SQEXノベル一周年記念SS

高難度迷宮でパーティに置き去りにされたSランク剣士、本当に迷いまくって誰も知らない最深部へ ~俺の勘だとたぶんこっちが出口だと思う~

kind街道とことこ道中 ~一周年記念編~

「リリリア。それ、何読んでるんだ?」
「ええっ!? ジルくん知らないの!? ぷぷぷー。これは『大人のエンタメ、ど真ん中!』がキャッチコピーの出版レーベル『SQEX(スクウェア・エニックス)ノベル』さんの本だよ! 知らないなんて遅れて……るわけではないね。別に『これを知らなきゃ!』っていうメインストリームが社会に実体として存在してるわけじゃないし、仮にそういうものがあったとしても私たちはそれに支配されて生きていかなくちゃいけないわけでもないしね。気にするな! 私たちは自由だ!」
「いきなり畳みかけられてどういう情緒になればいいのか全くわからない」
「ちなみに今読んでるこの冒険小説はちょうど『急激な加熱と冷却を繰り返して壁を破壊する』シーンだよ」
「俺いま破壊されようとしてるのか?」
「そうだよ。今更気付いてももう遅い」

「って感じのことを旅の前に言われたっけな……」
馬車の中でのことだった。
ごとごと揺れる街道の途中。

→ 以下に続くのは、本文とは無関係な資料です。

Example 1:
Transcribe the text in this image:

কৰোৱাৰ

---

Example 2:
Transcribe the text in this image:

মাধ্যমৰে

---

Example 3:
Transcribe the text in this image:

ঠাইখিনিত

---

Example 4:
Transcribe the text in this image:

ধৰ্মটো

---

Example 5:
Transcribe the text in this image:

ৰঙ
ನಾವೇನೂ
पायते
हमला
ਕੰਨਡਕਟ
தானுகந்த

ふと会話が途切れて、ジルが客室に備え付けられている背の低い本棚から一冊を抜き出して、背表紙を見て、で、そこに『SQEXノベル』の文字があったのに反応して言った。
そしてその隣でクラハは、「これ『そうですか』以外に何を言えばいいのかな」と不安になっている。旅はまだ始まったばかり。沈黙の居心地はまだ少し悪いから、できれば会話を繋ぎたい。が、出てきたエピソードトークが独特すぎて自分の引き出しに適切な相槌のストックがない。困る。
何かひとつくらい――「それで、ジルさんは破壊されたんですか」とか――いやいや、実際目の前にいるということは破壊されずに難を逃れたというわけだからとか、色々と。
クラハは、考えて。
「そういえば、植物も優しい言葉をかけるのと厳しい言葉をかけるのとで、成長の具合が違うという話を聞きますよね」
最終的に緊張に身を任せて、全然見当違いの相槌を打った。
「へえ。それじゃあ本の紙も原料は植物みたいだし、優しい言葉をかけてたら急に面白い話に成長したりするのかな」
そしてものすごい方向に話題が伸びた。
そうはならなくないですか、とクラハは思った。心の底から思った――が、残念ながらまだ彼女と彼の間には、忌憚なく意見を交換できるような関係は構築されていないのだ!
「か、かもしれませんね」
そんなわけないだろ。
「えっ……そ、そうか。そうかもな。よし、やってみるか! 『よっ、面白小説レーベル』!」
「は、はい! 『話題作続々刊行』!」
「えーっと……『ロゴが可愛い』!」
「『豪華イラストレーター陣による美麗な装画・挿画の数々』! 『新刊情報一覧の表紙の並びを見るだけで楽しい』! 『コミカライズ等、マルチメディア展開も続々』!」
「…………『あ、へー。カバーの折り返しのところとかシリーズごとにデザイン違ったりしててすごい凝ってる。いいなこれ』」
「『毎月7日ごろ3~5点程度の出版』! 『発刊時には合わせて無料の書き下ろしSSも』! 『全国の書店様でお求めいただけます』!」
「回し者なのか?」
はっ、とクラハは我に返った。思わず夢中になって、知っていることが口からぺらぺらと……。ここはしっかり冷静に、視点をもう少し遠ざけて、と思い直して、
「あの、他にも持ち込み制度があったりして、読む人はもちろん、書く人にとっても注目のレーベルさんらしいです」
「うん。……うん?」
「あ。あと、ちょうど創刊一周年だそうです!」
「…………そうか! それはめでたいな! 『創刊一周年おめでとう』!」
「『創刊一周年おめでとうございます』!」
ということで、奇妙な時間は終わり。
一段落、クラハとジルの間にも珍妙な時間が流れる。
それから。
「……よし、じゃあ」
と、ジルはぎこちなく言って。
満を持して、それを開いて、確かめた。
「こ、これは……!」
つまり、本当に優しい言葉をかけることで、その本は――、

「――なってるぞ! 面白く!」
「元からだと思います」

三ヶ月後くらいになって、「そういえば植物に優しい言葉をかけるとよく育つというのは迷信みたいです」という話をしたところ、ジルからの「あのときは会話を繋ごうとして滅茶苦茶なことを言って滅茶苦茶になってしまった」という告白があり、クラハはとても安心した。